There are certain limitations and guidelines when generating images using DALL·E 3.
Here’s a rundown:
- Number of Images: You can request the generation of up to four images in a single request. Sometimes it’s three. The “up to four” is a maximum limit, not a fixed number.”
- Public Figures: It can not generate images of politicians or other public figures. In the event of such a request, we offer suggestions for alternative ideas.
- Artistic Styles: While styles of famous artists whose last work was created over 100 years ago can be referenced (e.g., Van Gogh, Klimt), more recent artists’ styles within the last 100 years aren’t directly referenced.
- Specificity: The more specific and descriptive the prompt, the better the resulting image usually is. Vague prompts may produce unexpected or generalized results.
- Bias and Representation: Efforts are made to ensure that depictions are diverse, inclusive, and exploratory. For instance, when generating images with people, there’s a focus on creating diverse scenes in terms of gender, race, and other attributes.
- Rate Limits: There are occasional rate limits due to high demand, which means sometimes there’s a wait time before more images can be generated.
- Detail and Complexity: While DALL·E 3 can generate detailed images, there might be occasional discrepancies or unexpected elements in complex scenes. The technology is still evolving, and while it’s powerful, it might not always capture every nuance of a highly intricate prompt perfectly.
- Privacy: DALL·E 3 doesn’t have the ability to recall personal data of users, ensuring user privacy. Conversations are stateful only for the current session.
- Artistic Interpretation: Just like any artist, DALL·E 3 sometimes brings its own flair to an image, which might not always align 100% with the user’s vision but often results in unique and creative outputs.

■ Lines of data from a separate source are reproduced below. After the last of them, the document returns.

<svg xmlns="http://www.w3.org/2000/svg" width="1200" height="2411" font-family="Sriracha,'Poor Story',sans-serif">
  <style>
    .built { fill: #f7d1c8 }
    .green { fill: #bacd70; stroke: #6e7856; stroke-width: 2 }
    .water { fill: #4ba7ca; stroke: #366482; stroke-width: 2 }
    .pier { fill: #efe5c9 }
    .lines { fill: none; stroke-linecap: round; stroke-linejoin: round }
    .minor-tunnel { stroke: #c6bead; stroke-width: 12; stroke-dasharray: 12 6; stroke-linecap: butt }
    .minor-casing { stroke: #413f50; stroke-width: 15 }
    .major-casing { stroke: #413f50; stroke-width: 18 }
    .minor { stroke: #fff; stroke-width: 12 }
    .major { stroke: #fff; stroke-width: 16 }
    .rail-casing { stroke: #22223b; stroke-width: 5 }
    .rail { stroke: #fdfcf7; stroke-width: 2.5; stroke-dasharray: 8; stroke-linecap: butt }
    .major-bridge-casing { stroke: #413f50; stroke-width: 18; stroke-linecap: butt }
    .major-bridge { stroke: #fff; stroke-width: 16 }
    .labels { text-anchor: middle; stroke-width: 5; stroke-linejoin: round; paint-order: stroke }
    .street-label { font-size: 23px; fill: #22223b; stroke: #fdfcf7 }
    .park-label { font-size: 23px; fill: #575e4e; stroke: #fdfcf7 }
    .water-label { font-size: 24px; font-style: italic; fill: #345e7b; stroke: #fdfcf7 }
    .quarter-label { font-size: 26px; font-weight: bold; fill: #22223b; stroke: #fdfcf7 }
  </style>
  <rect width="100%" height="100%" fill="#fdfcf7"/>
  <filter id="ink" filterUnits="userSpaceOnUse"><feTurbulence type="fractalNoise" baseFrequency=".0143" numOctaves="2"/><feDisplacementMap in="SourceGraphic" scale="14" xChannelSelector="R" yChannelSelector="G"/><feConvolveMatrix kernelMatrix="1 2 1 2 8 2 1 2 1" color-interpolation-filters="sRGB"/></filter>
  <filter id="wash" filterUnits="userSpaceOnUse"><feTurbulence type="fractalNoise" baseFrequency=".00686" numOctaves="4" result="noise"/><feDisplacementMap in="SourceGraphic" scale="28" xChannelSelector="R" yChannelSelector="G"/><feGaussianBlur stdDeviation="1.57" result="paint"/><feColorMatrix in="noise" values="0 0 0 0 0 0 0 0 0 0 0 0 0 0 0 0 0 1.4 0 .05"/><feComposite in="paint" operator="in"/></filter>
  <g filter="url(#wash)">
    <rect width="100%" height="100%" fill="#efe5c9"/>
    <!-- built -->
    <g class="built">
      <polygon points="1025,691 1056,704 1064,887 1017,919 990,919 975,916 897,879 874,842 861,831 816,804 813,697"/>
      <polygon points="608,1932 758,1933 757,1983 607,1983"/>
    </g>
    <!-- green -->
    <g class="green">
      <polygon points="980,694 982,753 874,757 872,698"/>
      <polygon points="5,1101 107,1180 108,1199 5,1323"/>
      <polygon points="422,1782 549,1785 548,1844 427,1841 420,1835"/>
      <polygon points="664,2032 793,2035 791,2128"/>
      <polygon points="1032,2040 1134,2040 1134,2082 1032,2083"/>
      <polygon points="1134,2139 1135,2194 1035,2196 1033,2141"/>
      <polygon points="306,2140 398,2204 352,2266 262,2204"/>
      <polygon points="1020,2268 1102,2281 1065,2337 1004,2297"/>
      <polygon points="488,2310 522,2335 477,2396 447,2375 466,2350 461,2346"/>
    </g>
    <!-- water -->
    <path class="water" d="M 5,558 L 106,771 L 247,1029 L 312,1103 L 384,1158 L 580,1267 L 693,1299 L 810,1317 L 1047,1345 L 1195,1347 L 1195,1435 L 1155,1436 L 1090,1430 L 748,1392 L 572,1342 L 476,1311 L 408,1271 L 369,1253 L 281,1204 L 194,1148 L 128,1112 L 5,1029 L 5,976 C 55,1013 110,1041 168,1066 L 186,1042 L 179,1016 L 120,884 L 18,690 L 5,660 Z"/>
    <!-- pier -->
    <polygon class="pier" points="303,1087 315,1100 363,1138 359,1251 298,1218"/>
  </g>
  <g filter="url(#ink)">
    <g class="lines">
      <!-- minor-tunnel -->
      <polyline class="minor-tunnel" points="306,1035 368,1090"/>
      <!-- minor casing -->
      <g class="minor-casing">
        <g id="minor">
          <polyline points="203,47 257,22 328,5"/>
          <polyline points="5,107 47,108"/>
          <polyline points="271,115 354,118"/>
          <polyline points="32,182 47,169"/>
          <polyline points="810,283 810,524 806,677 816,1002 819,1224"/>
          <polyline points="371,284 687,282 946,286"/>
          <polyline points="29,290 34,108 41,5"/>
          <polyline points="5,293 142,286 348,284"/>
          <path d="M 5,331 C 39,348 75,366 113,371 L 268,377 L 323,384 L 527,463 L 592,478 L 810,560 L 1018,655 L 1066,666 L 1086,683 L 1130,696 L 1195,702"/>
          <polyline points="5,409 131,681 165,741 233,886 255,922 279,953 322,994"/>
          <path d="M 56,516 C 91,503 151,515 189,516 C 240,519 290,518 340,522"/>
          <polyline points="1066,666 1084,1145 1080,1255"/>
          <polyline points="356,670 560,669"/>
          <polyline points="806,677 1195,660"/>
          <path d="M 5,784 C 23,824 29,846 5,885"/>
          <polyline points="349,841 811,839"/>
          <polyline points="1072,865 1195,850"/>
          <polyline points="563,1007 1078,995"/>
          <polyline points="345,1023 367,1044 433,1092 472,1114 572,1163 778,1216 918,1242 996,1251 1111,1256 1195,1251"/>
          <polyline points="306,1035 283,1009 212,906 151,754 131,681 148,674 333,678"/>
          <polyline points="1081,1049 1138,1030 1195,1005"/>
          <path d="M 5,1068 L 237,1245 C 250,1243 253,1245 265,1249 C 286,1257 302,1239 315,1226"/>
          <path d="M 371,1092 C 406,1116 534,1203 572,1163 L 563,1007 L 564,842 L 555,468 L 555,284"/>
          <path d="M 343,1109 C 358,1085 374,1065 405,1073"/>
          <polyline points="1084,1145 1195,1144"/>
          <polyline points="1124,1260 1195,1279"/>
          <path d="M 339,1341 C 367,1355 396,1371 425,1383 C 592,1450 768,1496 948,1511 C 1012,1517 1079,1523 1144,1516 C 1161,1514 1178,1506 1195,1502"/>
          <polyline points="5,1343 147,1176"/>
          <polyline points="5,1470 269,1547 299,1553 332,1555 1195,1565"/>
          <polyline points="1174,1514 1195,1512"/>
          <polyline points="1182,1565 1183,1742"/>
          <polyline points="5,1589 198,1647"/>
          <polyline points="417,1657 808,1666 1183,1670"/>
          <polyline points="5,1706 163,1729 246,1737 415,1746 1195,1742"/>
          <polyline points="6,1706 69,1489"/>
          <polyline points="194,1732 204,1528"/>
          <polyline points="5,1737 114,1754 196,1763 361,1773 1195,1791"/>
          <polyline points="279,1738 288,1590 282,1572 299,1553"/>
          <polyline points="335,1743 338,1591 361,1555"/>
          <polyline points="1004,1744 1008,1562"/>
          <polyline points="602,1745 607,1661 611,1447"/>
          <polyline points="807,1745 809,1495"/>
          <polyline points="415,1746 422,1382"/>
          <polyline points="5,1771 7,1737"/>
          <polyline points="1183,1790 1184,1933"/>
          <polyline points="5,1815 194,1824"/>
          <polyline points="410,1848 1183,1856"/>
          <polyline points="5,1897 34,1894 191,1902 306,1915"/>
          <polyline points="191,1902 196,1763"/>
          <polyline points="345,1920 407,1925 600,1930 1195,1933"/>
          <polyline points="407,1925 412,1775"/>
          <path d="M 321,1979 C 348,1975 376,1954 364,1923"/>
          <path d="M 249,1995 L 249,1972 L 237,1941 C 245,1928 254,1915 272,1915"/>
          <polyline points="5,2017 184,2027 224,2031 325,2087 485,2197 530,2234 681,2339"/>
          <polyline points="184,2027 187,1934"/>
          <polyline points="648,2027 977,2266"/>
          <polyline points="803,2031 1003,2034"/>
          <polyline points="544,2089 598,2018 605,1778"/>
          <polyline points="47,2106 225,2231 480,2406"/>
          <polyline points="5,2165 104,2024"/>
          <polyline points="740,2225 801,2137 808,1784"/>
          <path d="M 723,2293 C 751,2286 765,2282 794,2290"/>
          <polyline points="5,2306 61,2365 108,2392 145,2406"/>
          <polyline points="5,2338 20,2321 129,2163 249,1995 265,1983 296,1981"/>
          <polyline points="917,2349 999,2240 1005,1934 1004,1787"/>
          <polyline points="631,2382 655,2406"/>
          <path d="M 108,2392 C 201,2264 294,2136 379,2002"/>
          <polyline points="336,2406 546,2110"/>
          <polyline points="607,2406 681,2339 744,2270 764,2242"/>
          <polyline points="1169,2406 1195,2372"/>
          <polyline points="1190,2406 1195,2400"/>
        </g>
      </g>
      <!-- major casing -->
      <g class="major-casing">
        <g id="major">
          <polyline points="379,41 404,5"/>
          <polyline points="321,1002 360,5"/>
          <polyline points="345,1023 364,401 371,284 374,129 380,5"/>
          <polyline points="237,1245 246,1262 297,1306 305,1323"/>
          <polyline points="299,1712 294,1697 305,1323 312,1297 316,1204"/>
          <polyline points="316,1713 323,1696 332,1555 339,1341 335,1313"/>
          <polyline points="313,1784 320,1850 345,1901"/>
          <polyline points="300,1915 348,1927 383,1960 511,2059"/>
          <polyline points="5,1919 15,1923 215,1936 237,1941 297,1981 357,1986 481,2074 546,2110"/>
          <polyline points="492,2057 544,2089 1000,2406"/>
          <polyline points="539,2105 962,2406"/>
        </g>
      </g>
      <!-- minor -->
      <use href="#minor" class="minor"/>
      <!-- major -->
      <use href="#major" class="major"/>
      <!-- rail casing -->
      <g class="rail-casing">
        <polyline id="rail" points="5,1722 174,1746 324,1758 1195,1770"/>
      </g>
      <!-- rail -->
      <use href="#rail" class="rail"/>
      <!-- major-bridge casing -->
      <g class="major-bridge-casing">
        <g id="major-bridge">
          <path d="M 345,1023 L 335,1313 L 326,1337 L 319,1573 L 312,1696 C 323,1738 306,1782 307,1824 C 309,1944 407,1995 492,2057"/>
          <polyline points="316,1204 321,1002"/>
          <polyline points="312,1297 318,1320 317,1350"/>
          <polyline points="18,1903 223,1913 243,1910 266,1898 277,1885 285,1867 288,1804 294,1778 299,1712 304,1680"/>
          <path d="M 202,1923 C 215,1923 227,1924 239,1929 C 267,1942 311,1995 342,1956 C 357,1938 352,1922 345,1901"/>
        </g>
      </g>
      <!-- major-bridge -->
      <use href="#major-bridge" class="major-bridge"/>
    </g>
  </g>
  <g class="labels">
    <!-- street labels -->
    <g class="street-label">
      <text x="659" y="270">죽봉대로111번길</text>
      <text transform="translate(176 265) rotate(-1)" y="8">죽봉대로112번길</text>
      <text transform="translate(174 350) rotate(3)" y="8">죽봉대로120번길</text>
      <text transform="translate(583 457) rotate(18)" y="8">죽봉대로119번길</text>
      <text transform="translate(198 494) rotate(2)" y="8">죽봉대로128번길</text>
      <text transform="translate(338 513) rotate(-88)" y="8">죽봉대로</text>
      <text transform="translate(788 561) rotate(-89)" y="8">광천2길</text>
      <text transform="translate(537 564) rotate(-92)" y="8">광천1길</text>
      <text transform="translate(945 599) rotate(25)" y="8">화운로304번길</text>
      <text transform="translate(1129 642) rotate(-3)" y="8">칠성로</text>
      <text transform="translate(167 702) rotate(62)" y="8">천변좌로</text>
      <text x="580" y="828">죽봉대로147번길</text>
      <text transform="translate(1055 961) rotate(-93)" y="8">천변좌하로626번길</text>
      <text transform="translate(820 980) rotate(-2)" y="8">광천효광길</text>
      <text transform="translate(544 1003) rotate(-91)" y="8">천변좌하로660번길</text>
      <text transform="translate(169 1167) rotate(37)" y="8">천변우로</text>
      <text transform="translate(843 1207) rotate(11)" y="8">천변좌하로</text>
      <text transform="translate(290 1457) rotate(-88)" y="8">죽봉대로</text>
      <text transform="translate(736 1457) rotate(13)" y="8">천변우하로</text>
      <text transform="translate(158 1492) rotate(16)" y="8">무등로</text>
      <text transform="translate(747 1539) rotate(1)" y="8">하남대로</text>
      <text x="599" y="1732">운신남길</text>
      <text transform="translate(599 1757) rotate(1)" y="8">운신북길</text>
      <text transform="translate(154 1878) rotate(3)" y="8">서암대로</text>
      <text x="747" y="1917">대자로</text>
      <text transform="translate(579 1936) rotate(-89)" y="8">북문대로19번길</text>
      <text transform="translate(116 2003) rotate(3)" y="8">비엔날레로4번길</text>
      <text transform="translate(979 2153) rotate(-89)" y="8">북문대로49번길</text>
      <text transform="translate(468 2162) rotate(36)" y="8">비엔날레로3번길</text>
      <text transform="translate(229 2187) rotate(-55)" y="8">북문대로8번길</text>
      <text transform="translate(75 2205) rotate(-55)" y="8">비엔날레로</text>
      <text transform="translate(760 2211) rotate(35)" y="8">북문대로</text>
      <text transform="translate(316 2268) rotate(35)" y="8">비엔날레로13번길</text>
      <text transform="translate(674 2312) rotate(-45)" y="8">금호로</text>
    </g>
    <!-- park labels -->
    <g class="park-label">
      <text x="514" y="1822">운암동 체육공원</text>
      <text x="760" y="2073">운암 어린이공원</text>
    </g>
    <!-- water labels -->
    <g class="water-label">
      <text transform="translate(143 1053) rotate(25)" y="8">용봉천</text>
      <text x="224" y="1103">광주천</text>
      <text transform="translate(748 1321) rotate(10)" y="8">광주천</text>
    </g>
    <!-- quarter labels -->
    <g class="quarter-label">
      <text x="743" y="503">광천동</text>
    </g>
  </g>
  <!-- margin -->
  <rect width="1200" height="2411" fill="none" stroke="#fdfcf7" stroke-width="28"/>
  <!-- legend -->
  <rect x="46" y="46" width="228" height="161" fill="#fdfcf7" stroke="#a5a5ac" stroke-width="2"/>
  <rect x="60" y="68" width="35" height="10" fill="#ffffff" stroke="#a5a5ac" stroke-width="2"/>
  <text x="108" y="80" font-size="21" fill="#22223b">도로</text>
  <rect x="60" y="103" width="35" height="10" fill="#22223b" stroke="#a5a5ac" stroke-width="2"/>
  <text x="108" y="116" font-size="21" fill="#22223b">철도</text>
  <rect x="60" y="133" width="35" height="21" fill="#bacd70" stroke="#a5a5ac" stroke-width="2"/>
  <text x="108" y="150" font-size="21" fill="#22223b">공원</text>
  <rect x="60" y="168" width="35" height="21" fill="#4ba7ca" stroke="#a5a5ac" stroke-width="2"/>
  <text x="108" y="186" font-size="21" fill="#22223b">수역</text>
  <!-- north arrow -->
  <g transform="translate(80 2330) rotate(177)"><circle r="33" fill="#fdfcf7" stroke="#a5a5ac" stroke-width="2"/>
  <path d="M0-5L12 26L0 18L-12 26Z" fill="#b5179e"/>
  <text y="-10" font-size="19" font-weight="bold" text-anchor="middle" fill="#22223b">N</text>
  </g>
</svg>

- Technical Limitations: The resolutions available are predefined, and while the model can generate a wide variety of images, it operates within its trained parameters.
The Magic Word: Prompt!
Here are two prompt samples used to generate these images:
- Steampunk poster-style photo where a detailed black cat with a grand steampunk hat takes center stage, prominently positioned in the middle of a foggy Victorian train station. Behind the cat, intricately designed vintage trains are parked. Luggage is tidily placed on the platform, clear of the rails. The setting lacks any people. The cat’s intense gaze, combined with the ethereal lighting and the station’s enhanced details, crafts a captivating ambiance.
- Steampunk-themed poster image displaying a striking black cat donning a magnificent steampunk hat, centrally located in a misty Victorian-era train hub. In the backdrop, ornate vintage trains are stationary. Luggage is organized neatly on the platform, separate from the tracks. The scene is free from human presence. The cat’s sharp eyes, the mystical lighting, and the enriched details of the station together produce a mesmerizing effect.
A Picture-Perfect Union… with a 24-Minute Wait!
I collaborated with ChatGPT for these prompts. The process was straightforward, with ChatGPT providing helpful suggestions.
However, I encountered a small issue when it unexpectedly generated 1024×1024 pixel images instead of the expected 1024×1792. I had to inquire about the error before ChatGPT acknowledged it. Additionally, due to the recent introduction and popularity of DALL·E 3, I experienced a delay, with me waiting for a whole 24 minutes at one point to receive the next batch of images.
Oh, there’s plenty more to delve into about ChatGPT and DALL·E 3, but let’s save that for a later discussion.